En hiver, on était à la merci de la mauvaise saison. Passepartout ne se prononçait pas. Au fond, il avait espoir, et, si le vent faisait défaut, du moins il comptait sur la vapeur.
Or, ce jour-là, le mécanicien étant monté sur le pont, rencontra Mr. Fogg et s'entretint assez vivement avec lui.
Sans savoir pourquoi -- par un pressentiment sans doute --, Passepartout éprouva comme une vague inquiétude. Il eût donné une de ses oreilles pour entendre de l'autre ce qui se disait là. Cependant, il put saisir quelques mots, ceux-ci entre autres, prononcés par son maître :
« Vous êtes certain de ce que vous avancez ?
-- Certain, monsieur, répondit le mécanicien. N'oubliez pas que, depuis notre départ, nous chauffons avec tous nos fourneaux allumés, et si nous avions assez de charbon pour aller à petite vapeur de New York à Bordeaux, nous n'en avons pas assez pour aller à toute vapeur de New York à Liverpool !
-- J'aviserai », répondit Mr. Fogg.
Passepartout avait compris. Il fut pris d'une inquiétude mortelle.
Le charbon allait manquer !
« Ah ! si mon maître pare celle-là, se dit-il, décidément ce sera un fameux homme ! »
Et ayant rencontré Fix, il ne put s'empêcher de le mettre au courant de la situation.
« Alors, lui répondit l'agent les dents serrées, vous croyez que nous allons à Liverpool !
-- Parbleu !
-- Imbécile ! » répondit l'inspecteur, qui s'en alla, haussant les épaules.
Passepartout fut sur le point de relever vertement le qualificatif, dont il ne pouvait d'ailleurs comprendre la vraie signification ; mais il se dit que l'infortuné Fix devait être très désappointé, très humilié dans son amour-propre, après avoir si maladroitement suivi une fausse piste autour du monde, et il passa condamnation.
Et maintenant quel parti allait prendre Phileas Fogg ? Cela était difficile à imaginer.
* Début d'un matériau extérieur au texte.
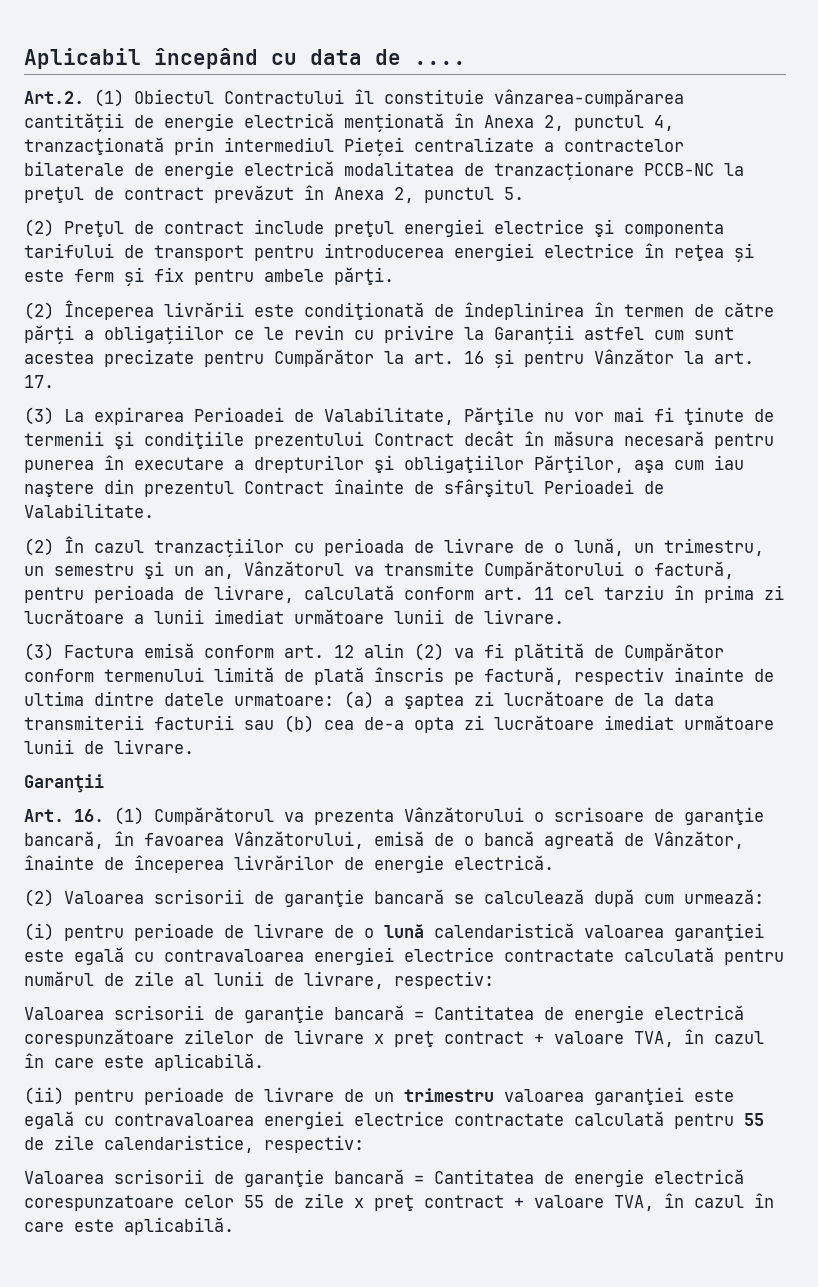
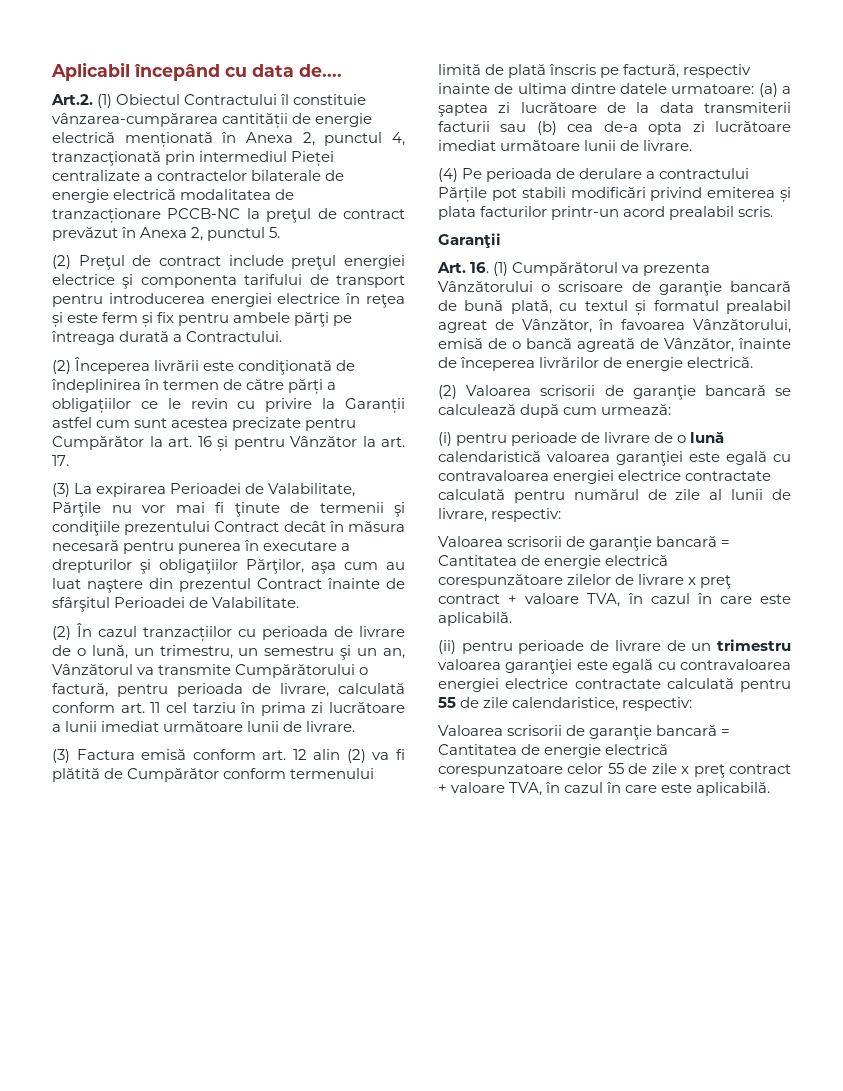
[375,49,466,65] de .... -> [299,64,342,77] de....
[334,267,394,285] părţi. -> [294,312,353,327] [51,331,283,345] părţi pe întreaga durată a Contractului.
[714,455,744,470] iau -> [385,562,405,570] [52,578,81,589] au luat
(194, 746) none -> [438,168,750,182] [438,187,791,202] [438,206,774,220] // (4) Pe perioada de derulare a contractului Părțile pot stabili modificări privind emiterea și plata facturilor printr-un acord prealabil scris.
[24,831,104,849] bancară, -> [730,281,791,292] [438,300,791,315] [438,319,592,333] bancară de bună plată, cu textul și formatul prealabil agreat de Vânzător,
Cependant, il paraît que le flegmatique gentleman en prit un, car le soir même il fit venir le mécanicien et lui dit :
« Poussez les feux et faites route jusqu'à complet épuisement du combustible. »
Quelques instants après, la cheminée de l'_Henrietta_ vomissait des torrents de fumée.
Le navire continua donc de marcher à toute vapeur ; mais ainsi qu'il l'avait annoncé, deux jours plus tard, le 18, le mécanicien fit savoir que le charbon manquerait dans la journée.
« Que l'on ne laisse pas baisser les feux, répondit Mr. Fogg. Au contraire. Que l'on charge les soupapes ».
Ce jour-là, vers midi, après avoir pris hauteur et calculé la position du navire, Phileas Fogg fit venir Passepartout, et il lui donna l'ordre d'aller chercher le capitaine Speedy. C'était comme si on eût commandé à ce brave garçon d'aller déchaîner un tigre, et il descendit dans la dunette, se disant :
« Positivement il sera enragé ! »
En effet, quelques minutes plus tard, au milieu de cris et de jurons, une bombe arrivait sur la dunette. Cette bombe, c'était le capitaine Speedy. Il était évident qu'elle allait éclater.
« Où sommes-nous ? » telles furent les premières paroles qu'il prononça au milieu des suffocations de la colère, et certes, pour peu que le digne homme eût été apoplectique, il n'en serait jamais revenu.
« Où sommes-nous ? répéta-t-il, la face congestionnée.
-- A sept cent soixante-dix milles de Liverpool (300 lieues), répondit Mr. Fogg avec un calme imperturbable.
-- Pirate ! s'écria Andrew Speedy.
-- Je vous ai fait venir, monsieur...
-- Écumeur de mer !
-- ...monsieur, reprit Phileas Fogg, pour vous prier de me vendre votre navire.
-- Non ! de par tous les diables, non !
-- C'est que je vais être obligé de le brûler.
-- Brûler mon navire !
-- Oui, du moins dans ses hauts, car nous manquons de combustible.
-- Brûler mon navire ! s'écria le capitaine Speedy, qui ne pouvait même plus prononcer les syllabes. Un navire qui vaut cinquante mille dollars (250 000 F).
-- En voici soixante mille (300 000 F)! répondit Phileas Fogg, en offrant au capitaine une liasse de bank-notes.
Cela fit un effet prodigieux sur Andrew Speedy.